At the book's beginning, the author Carol Wall is 52. Married to her high school sweetheart, she is the mother of three, now-grown children. A teacher at a Catholic high school, she also helps her elderly parents. Everyone but her husband believes she has overcome the breast cancer diagnosis she received a decade earlier. In fact, she remains consumed by fear and dread.
At a neighbor's suggestion, she hires Giles Owita to help with her overgrown yard. He and his wife, a nurse, have their two sons with them in the U.S. but a daughter remains in Kenya. Wall admires Owita's abundant energy, deep faith andapparent good health. An English teacher, she is charmed by the letters they exchange in lieu of telephoning. Under his care, her yard becomes beautiful. Wall also overcomes a profound dislike of flowers that is rooted in the death of her older sister in 1952. The two become friends with Wall marveling at Owita's ability to remain cheerful as he works at a multitude of part-time, poorly paid jobs.
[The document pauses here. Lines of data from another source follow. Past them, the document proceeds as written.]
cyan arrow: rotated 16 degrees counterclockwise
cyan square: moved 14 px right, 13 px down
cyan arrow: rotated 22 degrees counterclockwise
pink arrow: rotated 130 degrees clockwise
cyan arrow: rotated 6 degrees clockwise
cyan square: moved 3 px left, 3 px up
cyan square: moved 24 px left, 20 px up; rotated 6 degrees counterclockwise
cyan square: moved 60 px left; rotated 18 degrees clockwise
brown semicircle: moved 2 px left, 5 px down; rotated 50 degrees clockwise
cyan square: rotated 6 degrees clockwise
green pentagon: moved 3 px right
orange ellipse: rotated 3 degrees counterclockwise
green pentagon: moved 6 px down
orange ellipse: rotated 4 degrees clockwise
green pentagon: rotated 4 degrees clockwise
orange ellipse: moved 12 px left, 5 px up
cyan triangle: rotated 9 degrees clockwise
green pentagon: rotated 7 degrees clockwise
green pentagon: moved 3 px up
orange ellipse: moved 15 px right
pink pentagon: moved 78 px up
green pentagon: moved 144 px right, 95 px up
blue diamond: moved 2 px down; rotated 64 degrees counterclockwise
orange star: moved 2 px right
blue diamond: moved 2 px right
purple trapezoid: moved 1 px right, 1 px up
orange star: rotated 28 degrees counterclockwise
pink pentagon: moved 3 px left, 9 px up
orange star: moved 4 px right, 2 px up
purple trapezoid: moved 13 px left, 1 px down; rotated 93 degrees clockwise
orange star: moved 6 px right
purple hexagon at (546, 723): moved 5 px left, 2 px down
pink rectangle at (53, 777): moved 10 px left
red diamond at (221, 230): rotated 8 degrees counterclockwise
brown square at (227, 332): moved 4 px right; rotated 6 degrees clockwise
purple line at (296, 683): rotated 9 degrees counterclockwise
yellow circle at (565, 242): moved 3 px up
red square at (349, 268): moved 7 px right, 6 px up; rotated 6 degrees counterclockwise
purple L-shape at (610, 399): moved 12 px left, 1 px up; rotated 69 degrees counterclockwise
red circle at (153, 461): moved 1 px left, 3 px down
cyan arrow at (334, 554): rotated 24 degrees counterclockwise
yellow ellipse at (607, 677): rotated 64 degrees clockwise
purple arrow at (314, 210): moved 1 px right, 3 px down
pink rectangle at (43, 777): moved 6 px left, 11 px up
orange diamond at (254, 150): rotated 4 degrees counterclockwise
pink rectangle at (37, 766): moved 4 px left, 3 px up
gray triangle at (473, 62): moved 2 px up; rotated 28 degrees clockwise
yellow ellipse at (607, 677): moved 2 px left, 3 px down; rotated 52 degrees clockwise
But Owita has his own secrets and sorrows. As Wall grows closer to his family, she learns many things both about him and herself. The ending is both shocking and profoundly moving. This book is not just about gardening. It's about the reality that death waits for each of us. And yet, the reader, like Wall, comes to believe Giles Owita's words that close the book. "Every day brings something good!"